Ricardo Andrade: Senti esta necessidade desde muito pequeno, queria me expressar através de meus desenhos e pinturas e acredito que, devido à época em que vivi minha adolescência e juventude (anos 70), me tornei um tanto quanto intenso em tudo que fazia, e porque não dizer exagerado.

Holofote Virtual: O que você quer dizer com isso, tem a ver com posicionamento políticos refletidos na tua obra?

Ricardo Andrade: Tem sim. O fato é que por volta de 1974 (quando eu tinha 12), com a efervescência cultural forte no país, eu tive contato com cinema, música, artes plásticas, cênicas e existia um mote comum na época que era a necessidade de mudança em quase todos os aspectos sociais.

Talvez daí venha o cunho político que costumo imprimir em meus trabalhos. Por acreditar que apesar de se ter conseguido muitas vitórias, não há como negar que a humanidade caminha a passos de formiga e acredito que isto se dá devido a ininterrupta perseguição que sofre a educação e a cultura no mundo. Para reverter isso precisamos provocar profundas mudanças no pensamento humano.

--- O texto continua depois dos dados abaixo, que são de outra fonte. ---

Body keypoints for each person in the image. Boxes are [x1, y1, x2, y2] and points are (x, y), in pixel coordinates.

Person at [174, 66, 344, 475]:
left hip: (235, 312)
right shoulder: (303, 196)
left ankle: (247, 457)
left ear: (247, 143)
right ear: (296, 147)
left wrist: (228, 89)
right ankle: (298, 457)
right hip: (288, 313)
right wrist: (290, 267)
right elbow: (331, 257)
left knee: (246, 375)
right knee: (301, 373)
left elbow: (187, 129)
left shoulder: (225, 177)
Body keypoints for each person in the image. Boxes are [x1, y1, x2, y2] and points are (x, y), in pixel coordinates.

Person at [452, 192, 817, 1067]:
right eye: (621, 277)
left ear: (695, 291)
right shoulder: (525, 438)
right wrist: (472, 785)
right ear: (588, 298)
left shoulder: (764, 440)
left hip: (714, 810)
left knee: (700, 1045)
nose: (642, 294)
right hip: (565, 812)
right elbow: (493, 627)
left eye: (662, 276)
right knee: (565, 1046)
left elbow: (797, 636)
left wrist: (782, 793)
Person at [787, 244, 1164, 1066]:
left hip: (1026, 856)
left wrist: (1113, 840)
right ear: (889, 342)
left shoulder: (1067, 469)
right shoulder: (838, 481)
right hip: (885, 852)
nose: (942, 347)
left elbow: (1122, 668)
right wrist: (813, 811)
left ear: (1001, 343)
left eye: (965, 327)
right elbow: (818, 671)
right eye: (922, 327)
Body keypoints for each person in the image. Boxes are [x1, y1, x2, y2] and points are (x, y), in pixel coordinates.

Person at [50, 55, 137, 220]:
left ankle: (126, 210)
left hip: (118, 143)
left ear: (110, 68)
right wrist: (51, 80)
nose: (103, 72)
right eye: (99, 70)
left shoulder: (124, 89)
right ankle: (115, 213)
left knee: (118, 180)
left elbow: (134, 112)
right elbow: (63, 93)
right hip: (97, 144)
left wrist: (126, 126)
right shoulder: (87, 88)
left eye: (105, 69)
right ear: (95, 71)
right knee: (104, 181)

Holofote Virtual: Quais as tuas principais influências?

Ricardo Andrade: Como já falei, os anos 70 fundiram muita coisa, então não houve como escapar das influências maravilhosas da genialidade brasileira de Portinary a Oiticica, de Boulemarx a Joarez Machado, de Valdir Saruby a PP Condurú. Tudo isso para mim foi e é influencia. A Bossa Nova, Jazz, New Age, Reggae, Funk. Enfim, taí Gilberto Gil que não me deixa mentir. Então procuro expressar nos meus trabalhos aquela coisa progressiva que relaciona as energias vitais e invisíveis e que harmonizam a vida do planeta.

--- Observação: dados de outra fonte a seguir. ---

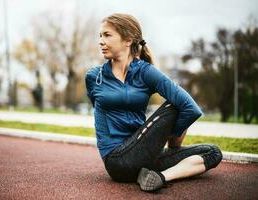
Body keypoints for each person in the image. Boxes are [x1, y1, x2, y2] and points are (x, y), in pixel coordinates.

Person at [85, 13, 222, 192]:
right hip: (116, 160)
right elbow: (99, 112)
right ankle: (157, 169)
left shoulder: (145, 72)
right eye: (100, 36)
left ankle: (159, 177)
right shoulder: (94, 77)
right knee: (175, 105)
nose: (101, 41)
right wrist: (167, 137)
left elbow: (191, 108)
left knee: (212, 152)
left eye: (107, 35)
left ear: (128, 40)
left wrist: (165, 140)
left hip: (145, 155)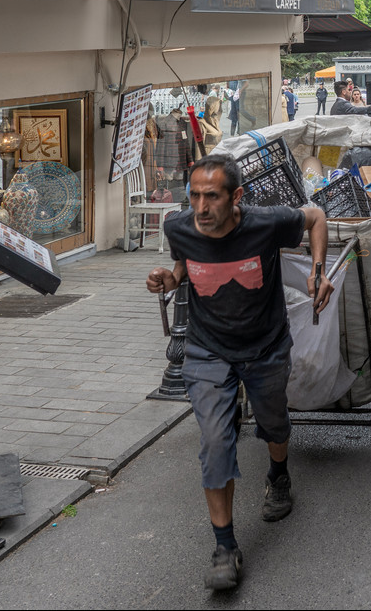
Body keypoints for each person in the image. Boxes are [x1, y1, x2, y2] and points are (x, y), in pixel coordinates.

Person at [147, 155, 334, 591]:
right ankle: (225, 547)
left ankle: (279, 474)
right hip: (208, 350)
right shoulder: (178, 227)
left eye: (211, 196)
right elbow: (182, 266)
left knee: (274, 422)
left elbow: (317, 216)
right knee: (215, 439)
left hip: (265, 345)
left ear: (237, 197)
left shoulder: (265, 223)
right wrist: (169, 278)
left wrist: (318, 273)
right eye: (194, 195)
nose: (201, 207)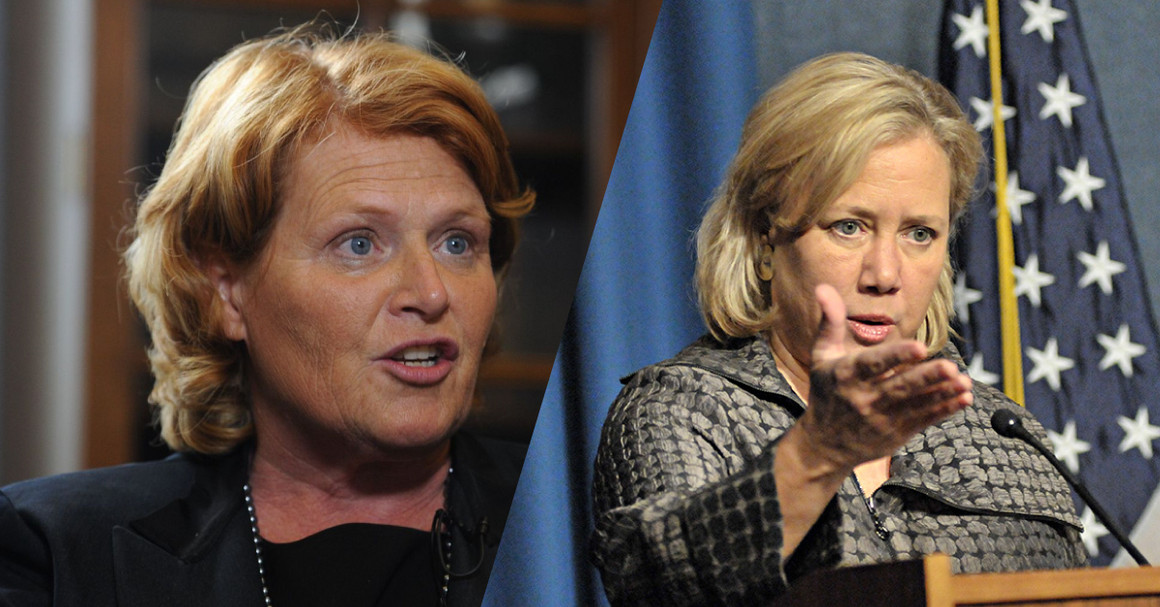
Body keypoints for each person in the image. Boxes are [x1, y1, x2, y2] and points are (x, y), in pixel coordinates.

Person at [0, 23, 535, 607]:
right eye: (359, 244)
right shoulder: (54, 553)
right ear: (226, 292)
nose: (431, 293)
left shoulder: (586, 520)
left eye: (456, 243)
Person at [591, 52, 1087, 607]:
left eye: (919, 234)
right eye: (849, 226)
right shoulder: (684, 410)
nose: (885, 275)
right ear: (764, 238)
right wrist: (818, 451)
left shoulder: (1006, 438)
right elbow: (663, 587)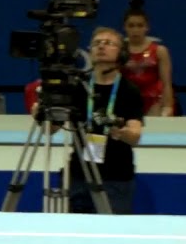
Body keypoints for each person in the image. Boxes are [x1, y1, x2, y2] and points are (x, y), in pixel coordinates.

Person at [35, 27, 145, 214]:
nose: (101, 46)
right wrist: (41, 113)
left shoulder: (129, 91)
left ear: (122, 53)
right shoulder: (78, 86)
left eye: (108, 43)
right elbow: (50, 129)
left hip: (116, 177)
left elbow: (135, 136)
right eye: (96, 43)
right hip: (78, 174)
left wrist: (118, 131)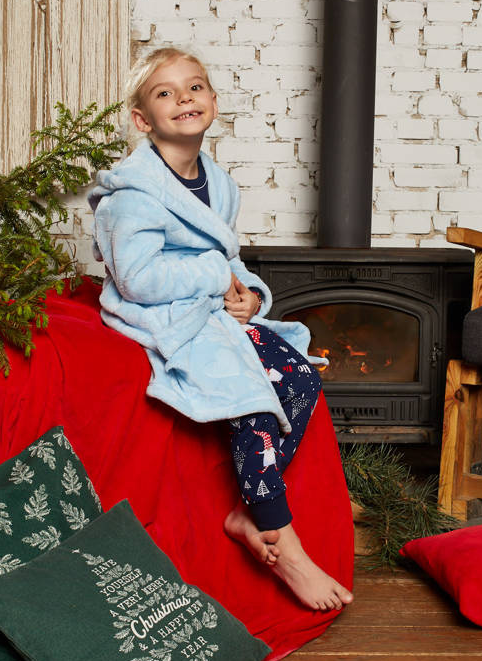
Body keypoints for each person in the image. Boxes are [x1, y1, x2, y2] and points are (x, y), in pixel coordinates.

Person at [88, 46, 353, 612]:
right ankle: (280, 534)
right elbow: (137, 279)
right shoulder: (131, 197)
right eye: (165, 93)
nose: (184, 98)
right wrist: (215, 279)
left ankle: (244, 509)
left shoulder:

Nisso já tem também elementos de astrologia que estudei durante um bocado de tempo,como também procuro evidenciar a relação entre a visão (sobre todas as coisas) de índio e de minhas origens mais remotas, com a visão mais clássica (música clássica, H. Vila Lobos, Egberto Gismont) de brasilidade.

Holofote Virtual: Você vê a arte como algo revolucionário. Isso está no teu trabalho?

Ricardo Andrade: Acho que alguns artistas e estudiosos (cientistas) de todas as épocas sempre fizeram tentativas no sentido de tentar mudar o pensamento "convencionado", sempre tentaram forçar uma reflexão contestatória, mas acredito que isto se intensificou no pós-guerra com as gerações de escritores Beatniks, com os movimentos contestatórios (Dylan) e com as correntes filosóficas antigas que até os dias atuais pregam a paz e o amo.

Foi nesse contexto que surgiu o pensamento "progressivo", o Rock progressivo e o pensamento anárquico e irônico do Rock "Metálico", duas vertentes do Rock que muito influenciam meu trabalho.